Whenever a line in the data below includes the string "durante", copy it out.
------------------------------
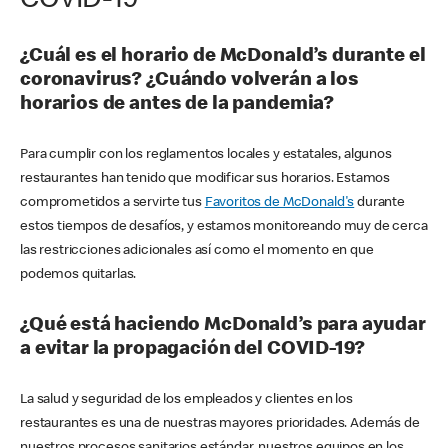
COVID-19
¿Cuál es el horario de McDonald’s durante el
coronavirus? ¿Cuándo volverán a los
horarios de antes de la pandemia?
Para cumplir con los reglamentos locales y estatales, algunos
restaurantes han tenido que modificar sus horarios. Estamos
comprometidos a servirte tus
Favoritos de McDonald's
durante
estos tiempos de desafíos, y estamos monitoreando muy de cerca
las restricciones adicionales así como el momento en que
podemos quitarlas.
¿Qué está haciendo McDonald’s para ayudar
a evitar la propagación del COVID-19?
La salud y seguridad de los empleados y clientes en los
restaurantes es una de nuestras mayores prioridades. Además de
------------------------------
• [Answer for the task]
¿Cuál es el horario de McDonald’s durante el
durante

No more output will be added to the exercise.